On June 28, 2018, the Supreme Court of Oregon issued a decision in State v. Mansor, No. SC S064382, 2018 Ore. LEXIS 522, 363 Ore.185 (Or. June 28, 2018) on the Defendant's challenge under the Oregon Constitution to a warrant issued for a search of his computer. The warrant was issued for an investigation into the circumstances around the death of the defendant's infant son. The defendant's contention that he searched online for information on first aid care before phoning 911 prompted the police to request the warrant. The search showed that the father looked for information on the internet regarding child abuse shortly before his son's death.

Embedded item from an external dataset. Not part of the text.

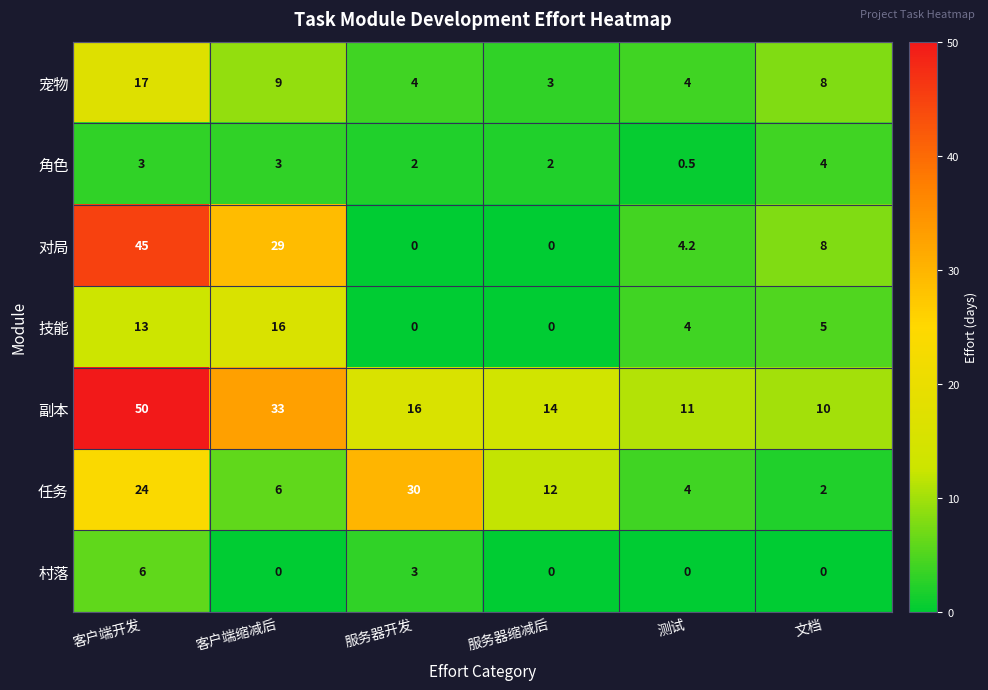

What is the maximum value shown in the chart?

50.0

The Oregon Court of Appeals ruled that the search violated the particularity requirement of the Oregon Constitution because it permitted the police to search anything on the Defendant's computer. On this basis Mansor's conviction for murder was reversed, and the case was remanded. The Supreme Court in part affirmed the decision of the Court of Appeals. "We acknowledge that, for practical reasons, searches of computers are often comprehensive and therefore are likely to uncover information that goes beyond the probable cause basis for the warrant. In light of that fact, to protect the right to privacy and to avoid permitting the digital equivalent of general warrants, we also hold that Article I, section 9, prevents the state from using evidence found in a computer search unless a valid warrant authorized the search for that particular evidence, or it is admissible under an exception to the warrant requirement." Id. at *4-5.

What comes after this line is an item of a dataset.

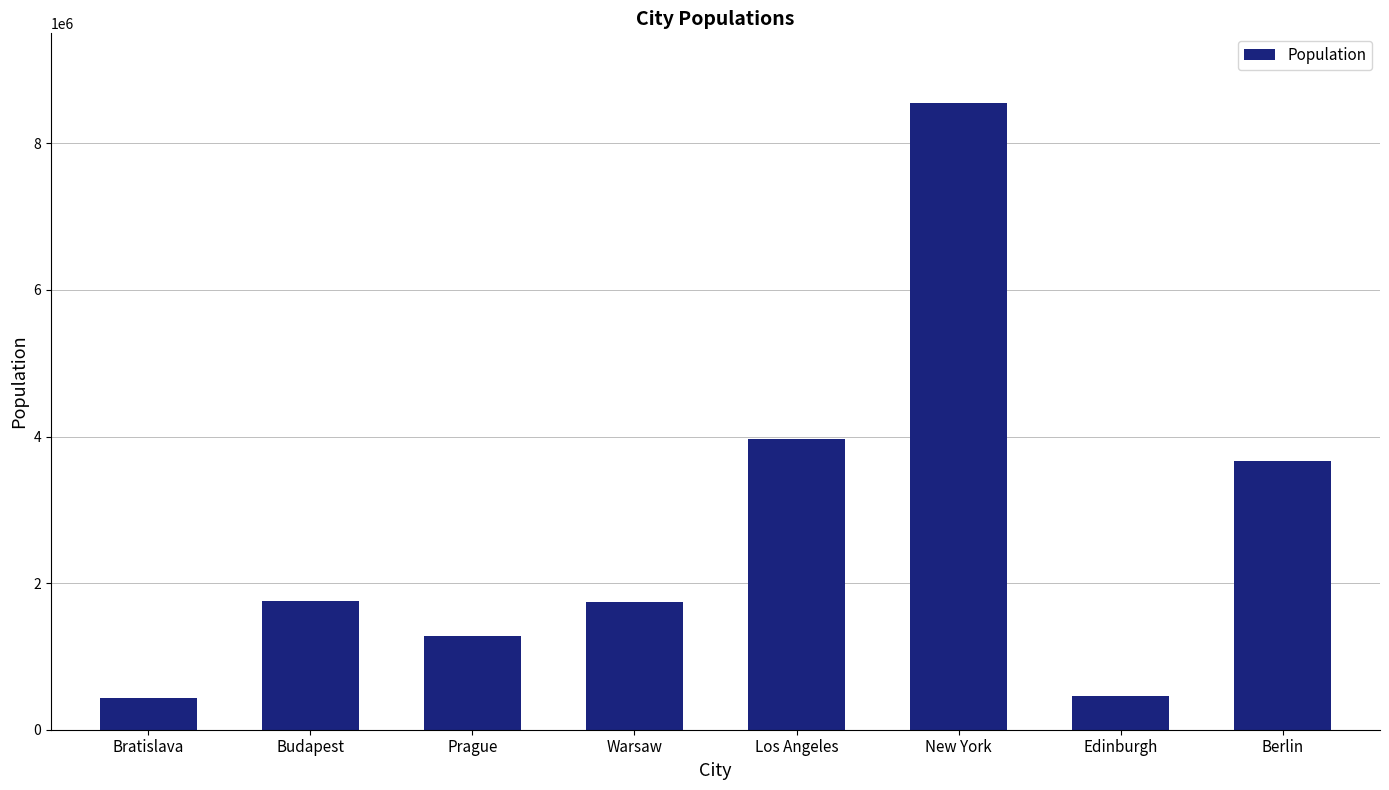

Count the number of categories in the chart.

8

A forensic search was necessary to find the details of the Defendant's internet search history. Justice Balmer's opinion includes a section entitled, "The Digital Context", which gives a lengthy description of how data is stored on a computer, discussing the recovery of deleted files and how to hide files. He notes that criminal investigations search computers in two phases: a data acquisition phase (the search for the computer itself) and a data reduction phase (the review by the forensic examiner).

Justice Balmer noted that it was advisable to list a specific time range in the affidavit for the warrant, but that this is not a necessary element of the particularity requirement. "To meet the particularity requirement of Article I, section 9, the warrant must identify, as specifically as reasonably possible in the circumstances, the information to be searched for,including, if relevant and available, the time period during which that information was created, accessed, or otherwise used. We emphasize, however, based on our discussion of digital devices and computer searches above that the forensic examination likely will need to examine, at least briefly,some information or data beyond that identified in the warrant ." Id. at 55. Because the warrant specifically stated that a search was to be conducted for internet search history on a particular date, the Supreme Court disagreed with the Court of Appeals that the warrant was facially invalid and overbroad.

The Supreme Court did however find that trial court was wrong to deny the motion to suppress the results of the forensic examination in its entirety. A reasonable search way require a review of information beyond the scope of the warrant. This poses the risk of warrants to search digital evidence becoming general warrants. A targeted search will not invade a person's privacy interest. However evidence from a search for information not identified in the warrant, or the use of information not identified in the warrant, uncovered in the targeted search, cannot be used.